So I come up with an idea to use those powerful cloud servers to help us train faster. Particularly with AWS, we can use spot instance to get a powerful server at a cheap rate to train the model. In order to streamline the whole process to create the instance, upload the tubs and download the final model, I have created the Donkey Car Console.
Donkey Car Console is a web-based application running directly on the Pi that can do the followings:
- A few simple clicks to upload the tubs, train the model using the instance type of your choice and download the model back to the Pi. Normally a training completes within 10 minutes
- Manage tubs and model using a GUI. Delete useless tubs and assign remarks to good tubs or model.
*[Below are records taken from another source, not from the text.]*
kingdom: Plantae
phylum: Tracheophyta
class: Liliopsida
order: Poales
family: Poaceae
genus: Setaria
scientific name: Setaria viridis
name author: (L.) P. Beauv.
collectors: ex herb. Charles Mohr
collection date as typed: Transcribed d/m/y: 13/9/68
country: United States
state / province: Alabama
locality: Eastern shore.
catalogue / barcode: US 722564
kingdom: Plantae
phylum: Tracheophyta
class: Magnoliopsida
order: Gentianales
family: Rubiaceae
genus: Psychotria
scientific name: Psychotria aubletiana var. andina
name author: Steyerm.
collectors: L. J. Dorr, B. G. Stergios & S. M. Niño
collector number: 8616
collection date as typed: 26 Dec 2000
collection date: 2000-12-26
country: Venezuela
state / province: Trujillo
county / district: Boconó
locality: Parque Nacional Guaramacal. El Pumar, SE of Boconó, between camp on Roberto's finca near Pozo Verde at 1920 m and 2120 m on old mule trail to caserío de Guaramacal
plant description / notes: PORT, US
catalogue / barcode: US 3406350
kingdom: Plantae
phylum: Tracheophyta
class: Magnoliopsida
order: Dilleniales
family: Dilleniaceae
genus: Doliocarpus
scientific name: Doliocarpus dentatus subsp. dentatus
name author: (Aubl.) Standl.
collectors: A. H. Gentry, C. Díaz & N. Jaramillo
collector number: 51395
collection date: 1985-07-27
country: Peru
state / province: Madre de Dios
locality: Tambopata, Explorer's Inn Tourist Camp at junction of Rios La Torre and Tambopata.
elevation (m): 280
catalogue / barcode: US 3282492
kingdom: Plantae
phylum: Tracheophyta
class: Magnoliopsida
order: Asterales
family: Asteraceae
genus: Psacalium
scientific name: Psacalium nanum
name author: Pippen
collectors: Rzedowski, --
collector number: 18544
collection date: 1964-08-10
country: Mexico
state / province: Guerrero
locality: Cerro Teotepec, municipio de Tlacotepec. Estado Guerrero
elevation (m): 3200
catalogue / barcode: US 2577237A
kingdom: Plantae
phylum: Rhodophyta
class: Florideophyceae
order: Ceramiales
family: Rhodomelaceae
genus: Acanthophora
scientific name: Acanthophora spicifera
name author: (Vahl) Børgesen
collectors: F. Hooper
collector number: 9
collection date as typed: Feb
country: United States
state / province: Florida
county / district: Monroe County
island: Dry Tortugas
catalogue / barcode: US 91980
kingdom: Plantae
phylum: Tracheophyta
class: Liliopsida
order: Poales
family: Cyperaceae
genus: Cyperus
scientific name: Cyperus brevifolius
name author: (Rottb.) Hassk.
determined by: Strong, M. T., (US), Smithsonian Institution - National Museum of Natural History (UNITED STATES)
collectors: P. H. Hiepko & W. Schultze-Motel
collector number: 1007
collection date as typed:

Best of all, donkey car console is open source and it is FREE for you to use it. You just need to pay for the EC2 instance hour you used, which is around US$0.1-0.2 for each training assuming each training complete within 10 mins (Disclaimer: I don't work for AWS). I have written a detail instructions on how to use it on github. Feel free to try it and give me some feedback.
* Note: Donkey Car Console requires you to create a AWS key. Take good care of the key and set a budget alarm. You can even disable the key after you finished using it. There are bad guys who steal AWS key to make money.
How about Google Colab?
After I have developed the Donkey Car Console, some other folks suggest that we can also use Google Colab to train the model. Since Google Colab is free and equipped with GPU, it could be a very good alternative to train the model on the cloud. Personally I haven't tried it yet but I have seen people using it. If you are interested to know how to train Donkey car using Google Colab, let me know and I would see if I can put together some examples to show how it works.